В мире осталось слишком мало людей, способных понять мысль о торжестве смерти. Все охвачены таким яростным страхом конца, что теряют даже жизнелюбие и верят только в медицину и геронтологов. Они "подготовляют себя лечением к переходу в потусторонний мир", в который давно уже утратили веру. Я предпочитаю, чтобы берегли стариков, как повелось с недавних пор после длительного периода вымаривания бесполезных членов общества, но сама не стремлюсь ни к заботе, ни к уничтожению. Хочу только остаться человеком и в минуту последнего страдания.

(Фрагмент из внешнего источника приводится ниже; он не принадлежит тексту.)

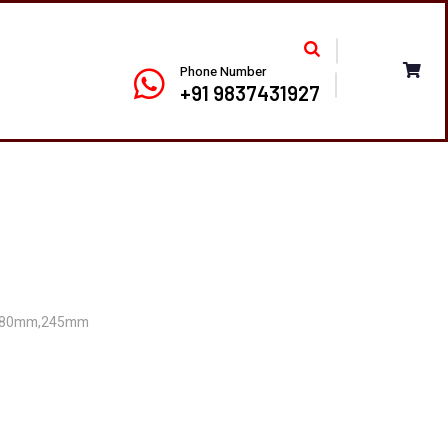
Phone Number
+91 9837431927
180mm,245mm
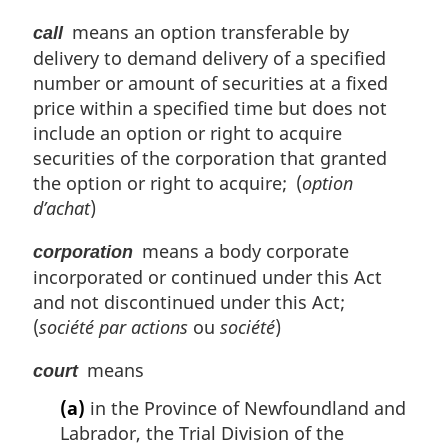
means an option transferable by
call
delivery to demand delivery of a specified
number or amount of securities at a fixed
price within a specified time but does not
include an option or right to acquire
securities of the corporation that granted
the option or right to acquire; (
option
d’achat
)
means a body corporate
corporation
incorporated or continued under this Act
and not discontinued under this Act;
(
société par actions
ou
société
)
means
court
(a)
in the Province of Newfoundland and
Labrador, the Trial Division of the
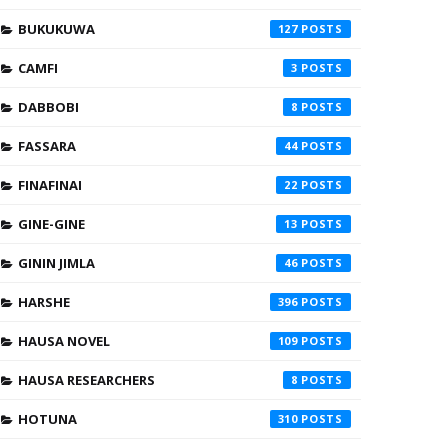
BUKUKUWA
127
CAMFI
3
DABBOBI
8
FASSARA
44
FINAFINAI
22
GINE-GINE
13
GININ JIMLA
46
HARSHE
396
HAUSA NOVEL
109
HAUSA RESEARCHERS
8
HOTUNA
310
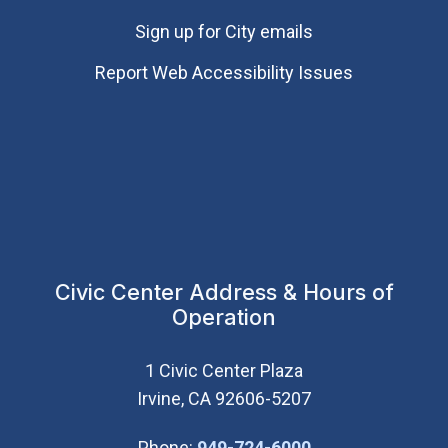
Sign up for City emails
Report Web Accessibility Issues
Civic Center Address & Hours of
Operation
1 Civic Center Plaza
Irvine, CA 92606-5207
(Open in new wi
Phone:
949-724-6000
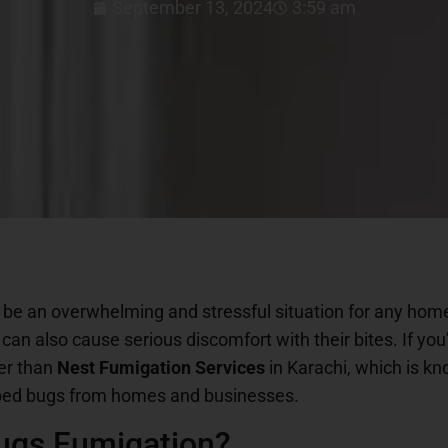
September 13, 2024
3:59 am
 be an overwhelming and stressful situation for any hom
 can also cause serious discomfort with their bites. If you
her than
Nest Fumigation Services
in Karachi, which is kn
g bed bugs from homes and businesses.
ugs Fumigation?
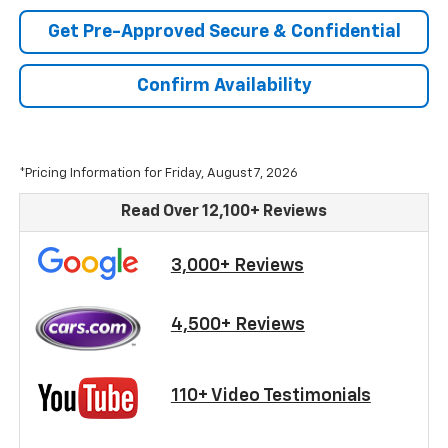
Get Pre-Approved Secure & Confidential
Confirm Availability
*Pricing Information for Friday, August 7, 2026
Read Over 12,100+ Reviews
3,000+ Reviews
4,500+ Reviews
110+ Video Testimonials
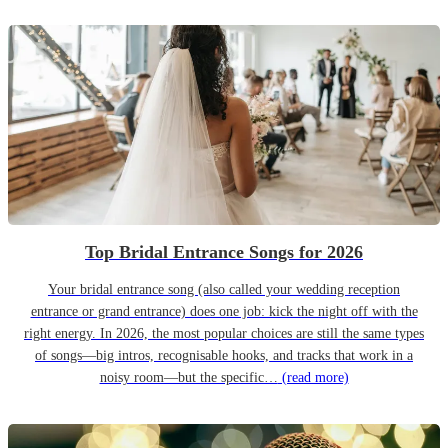
Top Bridal Entrance Songs for 2026
Your bridal entrance song (also called your wedding reception
entrance or grand entrance) does one job: kick the night off with the
right energy. In 2026, the most popular choices are still the same types
of songs—big intros, recognisable hooks, and tracks that work in a
noisy room—but the specific…
(read more)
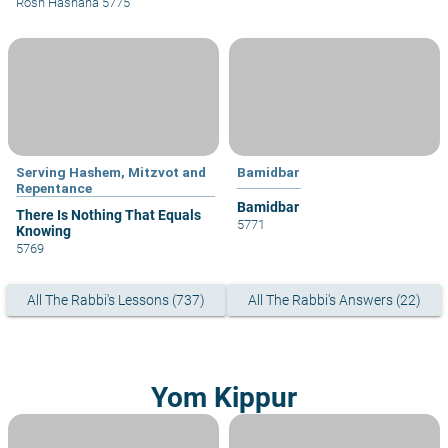
Rosh Hashana 5775
Serving Hashem, Mitzvot and
Bamidbar
Repentance
Bamidbar
There Is Nothing That Equals
5771
Knowing
5769
All The Rabbi's Lessons (737)
All The Rabbi's Answers (22)
Yom Kippur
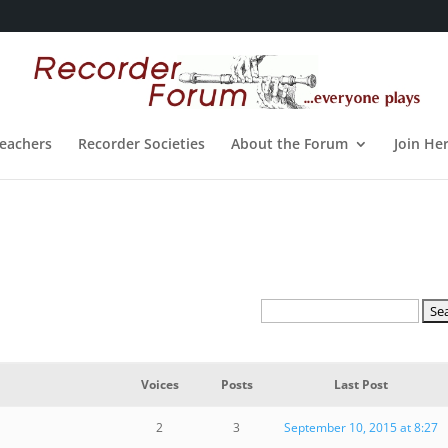
eachers
Recorder Societies
About the Forum
Join He
Voices
Posts
Last Post
2
3
September 10, 2015 at 8:27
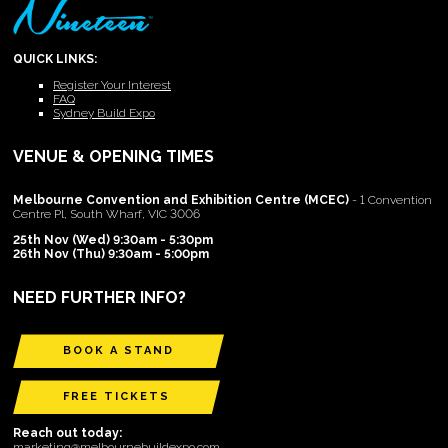
QUICK LINKS:
Register Your Interest
FAQ
Sydney Build Expo
VENUE & OPENING TIMES
Melbourne Convention and Exhibition Centre (MCEC)
- 1 Convention
Centre Pl, South Wharf, VIC 3006
25th Nov (Wed) 9:30am - 5:30pm
26th Nov (Thu) 9:30am - 5:00pm
NEED FURTHER INFO?
BOOK A STAND
FREE TICKETS
Reach out today:
marketing@melbournebuildexpo.com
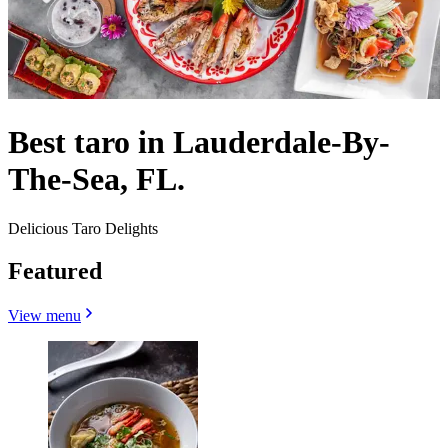
Best taro in Lauderdale-By-
The-Sea, FL.
Delicious Taro Delights
Featured
View menu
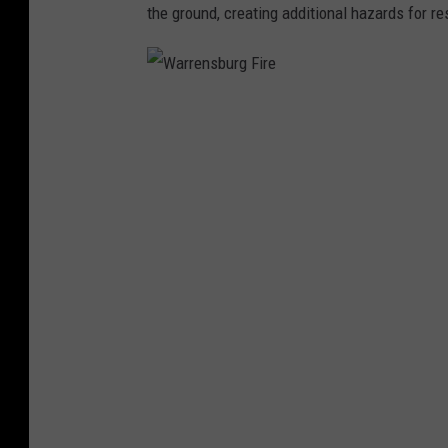
the ground, creating additional hazards for r
W
a
r
r
e
n
s
b
u
r
g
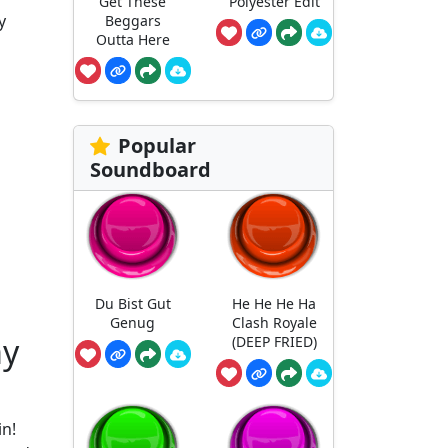
Get These
Polyester Edit
y
Beggars
Outta Here
Popular
Soundboard
Du Bist Gut
He He He Ha
Genug
Clash Royale
my
(DEEP FRIED)
in!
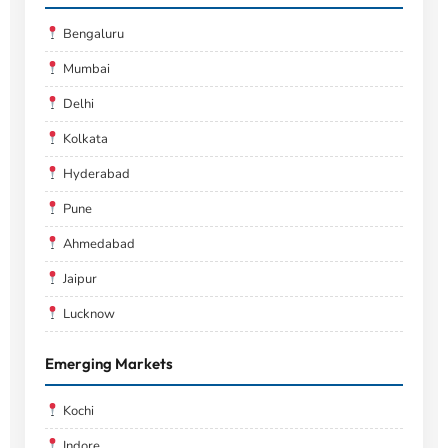
Bengaluru
Mumbai
Delhi
Kolkata
Hyderabad
Pune
Ahmedabad
Jaipur
Lucknow
Emerging Markets
Kochi
Indore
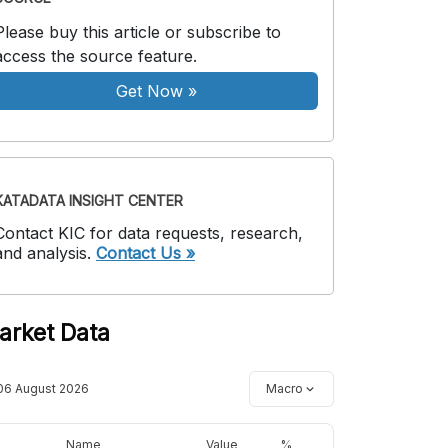
Please buy this article or subscribe to
access the source feature.
Get Now
»
KATADATA INSIGHT CENTER
Contact KIC for data requests, research,
and analysis.
Contact Us »
arket Data
06 August 2026
Macro
Name
Value
%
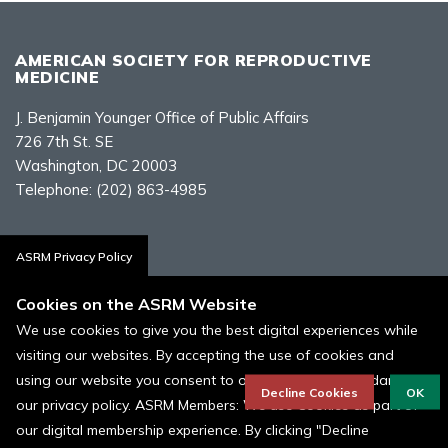
AMERICAN SOCIETY FOR REPRODUCTIVE
MEDICINE
J. Benjamin Younger Office of Public Affairs
726 7th St. SE
Washington, DC 20003
Telephone:
(202) 863-4985
Contact Us
ASRM Privacy Policy
Cookies on the ASRM Website
We use cookies to give you the best digital experiences while
visiting our websites. By accepting the use of cookies and
Policies, Terms, and Conditions
using our website you consent to our cookies in accordance to
ASRM Cookie Policy
Decline Cookies
OK
our privacy policy. ASRM Members: We use Cookies as part of
our digital membership experience. By clicking "Decline
© 1996 - 2026 ASRM, American Society for Reproductive Medicine. All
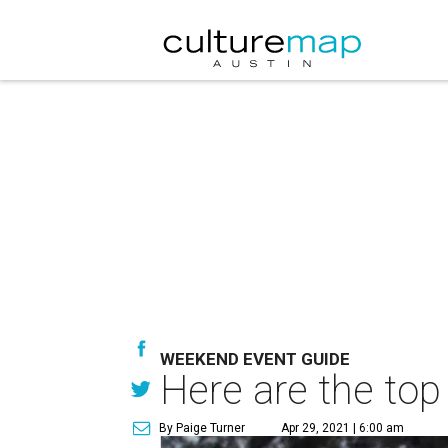
WEEKEND EVENT GUIDE
Here are the top
By Paige Turner
Apr 29, 2021 | 6:00 am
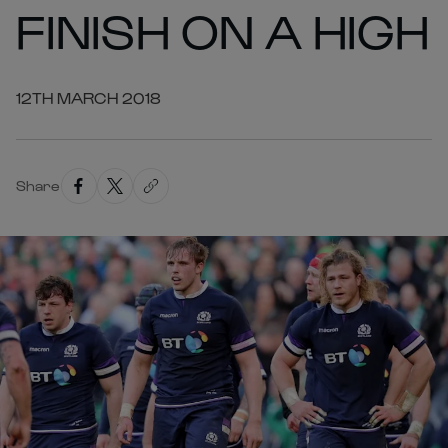
FINISH ON A HIGH
12TH MARCH 2018
Share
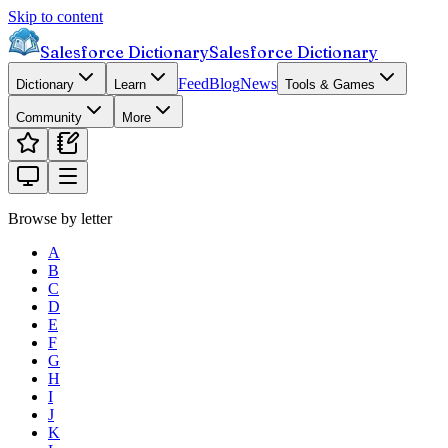
Skip to content
Salesforce Dictionary
Salesforce Dictionary
Feed
Blog
News
Dictionary
Learn
Tools & Games
Community
More
Browse by letter
A
B
C
D
E
F
G
H
I
J
K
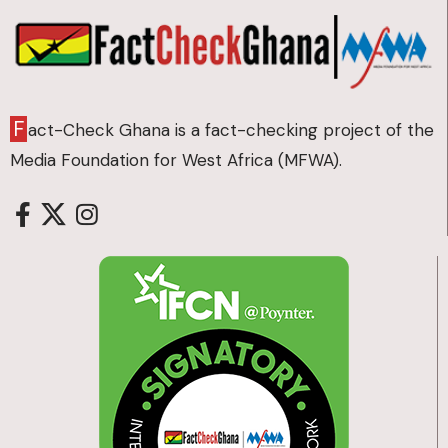
F
act-Check Ghana is a fact-checking project of the
Media Foundation for West Africa (MFWA).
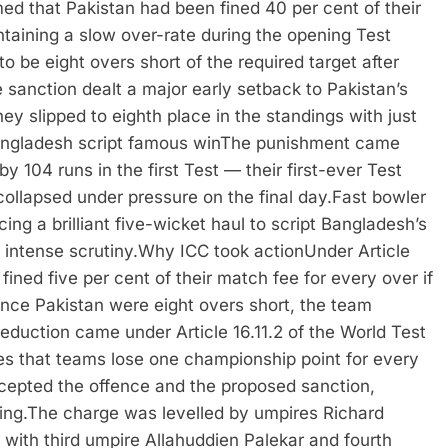
ed that Pakistan had been fined 40 per cent of their
ntaining a slow over-rate during the opening Test
o be eight overs short of the required target after
 sanction dealt a major early setback to Pakistan’s
y slipped to eighth place in the standings with just
ngladesh script famous win
The punishment came
 104 runs in the first Test — their first-ever Test
collapsed under pressure on the final day.
Fast bowler
ng a brilliant five-wicket haul to script Bangladesh’s
intense scrutiny.
Why ICC took action
Under Article
ined five per cent of their match fee for every over if
 Since Pakistan were eight overs short, the team
eduction came under Article 16.11.2 of the World Test
es that teams lose one championship point for every
epted the offence and the proposed sanction,
ing.
The charge was levelled by umpires Richard
ith third umpire Allahuddien Palekar and fourth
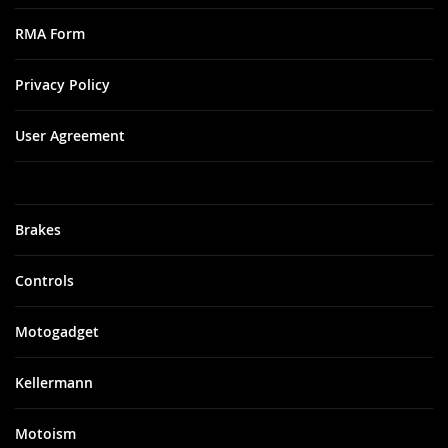
RMA Form
Privacy Policy
User Agreement
Brakes
Controls
Motogadget
Kellermann
Motoism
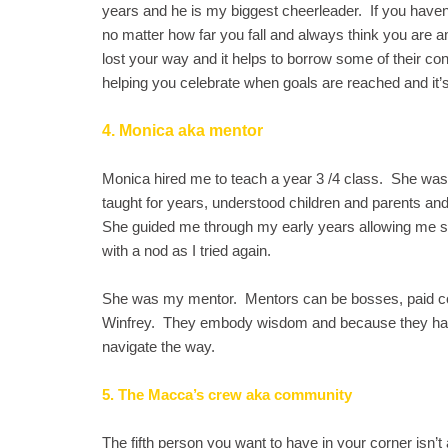
years and he is my biggest cheerleader. If you haven
no matter how far you fall and always think you are 
lost your way and it helps to borrow some of their co
helping you celebrate when goals are reached and it’s
4. Monica aka mentor
Monica hired me to teach a year 3 /4 class. She wa
taught for years, understood children and parents a
She guided me through my early years allowing me sp
with a nod as I tried again.
She was my mentor. Mentors can be bosses, paid co
Winfrey. They embody wisdom and because they have 
navigate the way.
5. The Macca’s crew aka community
The fifth person you want to have in your corner isn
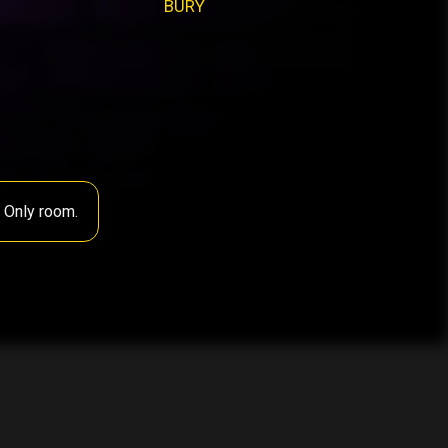
BURY
s Only room.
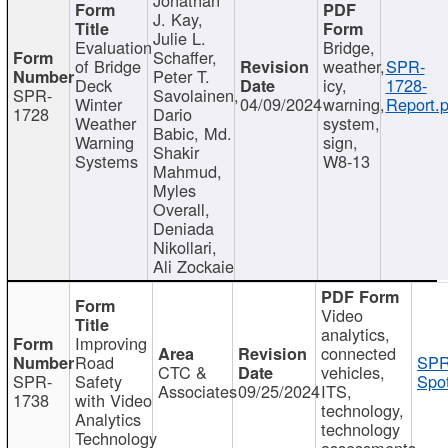
J. Kay,
Julie L.
Evaluation
Bridge,
Schaffer,
of Bridge
weather,
SPR-
Peter T.
Deck
icy,
1728-
SPR-
Savolainen,
Winter
04/09/2024
warning,
Report.p
1728
Dario
Weather
system,
Babic, Md.
Warning
sign,
Shakir
Systems
W8-13
Mahmud,
Myles
Overall,
Deniada
Nikollari,
Ali Zockaie
Video
analytics,
Improving
connected
Road
SPR
CTC &
vehicles,
SPR-
Safety
Spot
Associates
09/25/2024
ITS,
1738
with Video
technology,
Analytics
technology
Technology
assessments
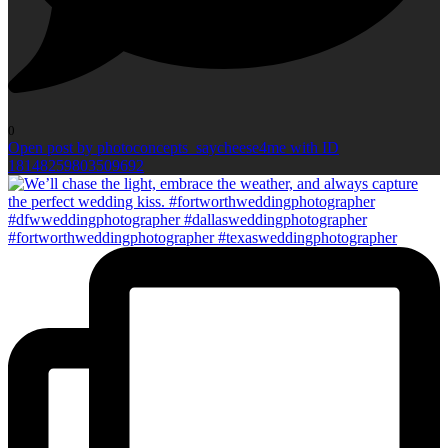
0
Open post by photoconcepts_saycheese4me with ID
18148259803509692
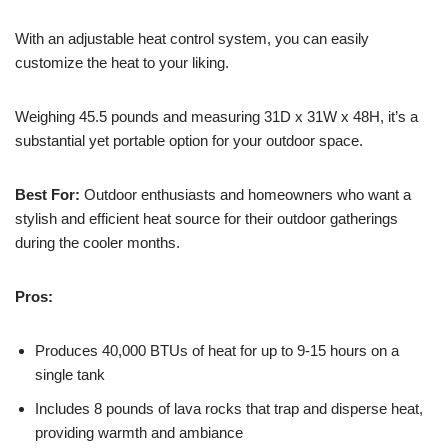
With an adjustable heat control system, you can easily
customize the heat to your liking.
Weighing 45.5 pounds and measuring 31D x 31W x 48H, it’s a
substantial yet portable option for your outdoor space.
Best For:
Outdoor enthusiasts and homeowners who want a
stylish and efficient heat source for their outdoor gatherings
during the cooler months.
Pros:
Produces 40,000 BTUs of heat for up to 9-15 hours on a
single tank
Includes 8 pounds of lava rocks that trap and disperse heat,
providing warmth and ambiance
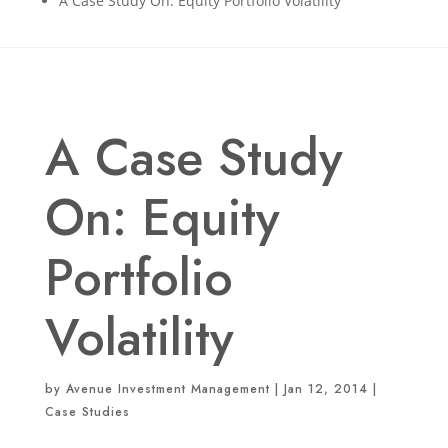
A Case Study On: Equity Portfolio Volatility
A Case Study
On: Equity
Portfolio
Volatility
by
Avenue Investment Management
|
Jan 12, 2014
|
Case Studies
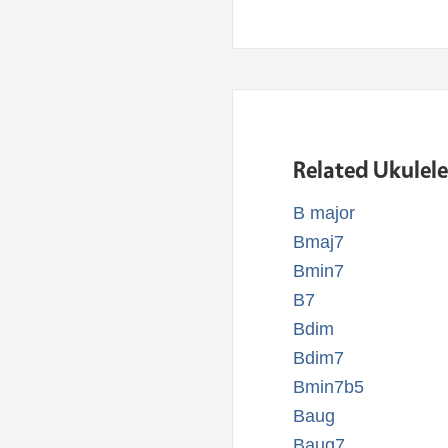
Related Ukulel
B major
Bmaj7
Bmin7
B7
Bdim
Bdim7
Bmin7b5
Baug
Baug7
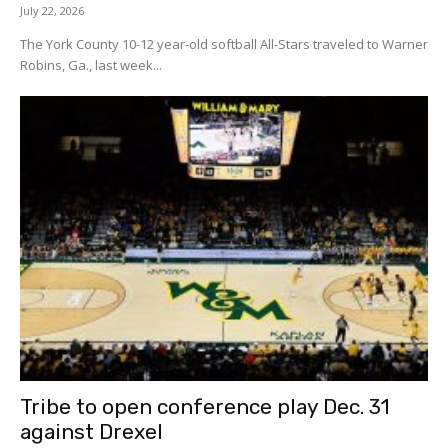
July 22, 2026
The York County 10-12 year-old softball All-Stars traveled to Warner
Robins, Ga., last week...
Tribe to open conference play Dec. 31
against Drexel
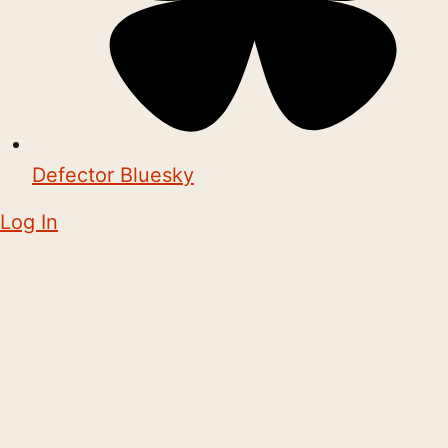
Defector Bluesky
Log In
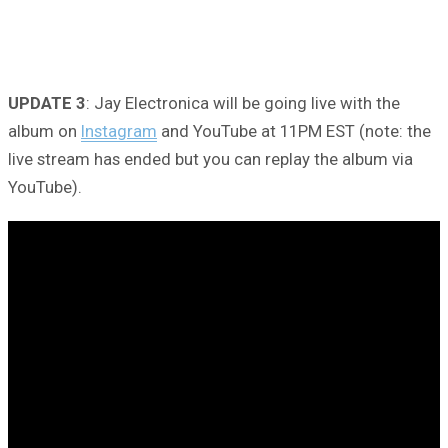
UPDATE 3
: Jay Electronica will be going live with the
album on
Instagram
and YouTube at 11PM EST (note: the
live stream has ended but you can replay the album via
YouTube).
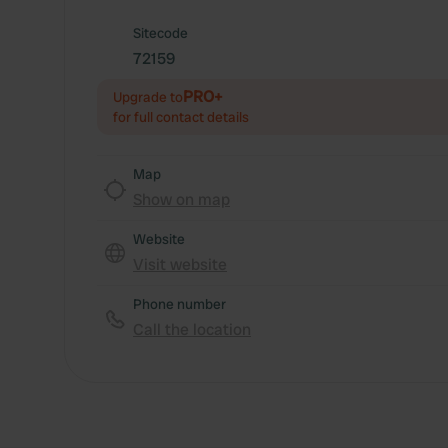
Sitecode
72159
PRO+
Upgrade to
for full contact details
Map
Show on map
Website
Visit website
Phone number
Call the location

Мне кажется, что только напряженное отношение к смерти заставило Мандельштама придать особое значение несвоевременной и почти случайной смерти Скрябина, а главное - ее вселенскому характеру и отношению к ней народа. Вряд ли в менее приподнятом состоянии он бы поставил в один ряд Пушкина и Скрябина. Смерть Пушкина все же была осознана людьми, а Федра-Россия и не подумала полюбить Скрябина по той простой причине, что ни греховной, ни чистой любовью еще не снизошла ни к одному из своих сыновей. Для этой Федры существуют пока одни только пасынки, которых, как заправская мачеха, она умеет только мордовать. Народ у нас любит начальство, а начальство - только себя.

[116]

Высшая честь, которую могут оказать художнику, - это выкрасть его тело, как поступили с Пушкиным, или бросить его в яму. Народ, рубивший на щепки иконы, чтобы растапливать ими печь, сам подтвердил свою невероятную безлюбость. А ведь свое великое искусство - иконопись - он любил, не переставал любить и любит и сейчас. Многострадальная страна пасынков, добрых и незлобивых, полна ненависти и злобы, а потому никого не любит и просыпается только по призыву мачехи, чтобы растерзать кого-нибудь из избранников. Откуда только берутся эти избранники и почему они продолжают возникать с метками своего времени и неизгладимой святой чистотой и наивностью?.. А я не могу забыть одного: крестьяне, жившие поблизости к лагерям, подрабатывали ловлей беглых, так как за голову полагалась какая-то часть мешка муки. Мука - дело доброе.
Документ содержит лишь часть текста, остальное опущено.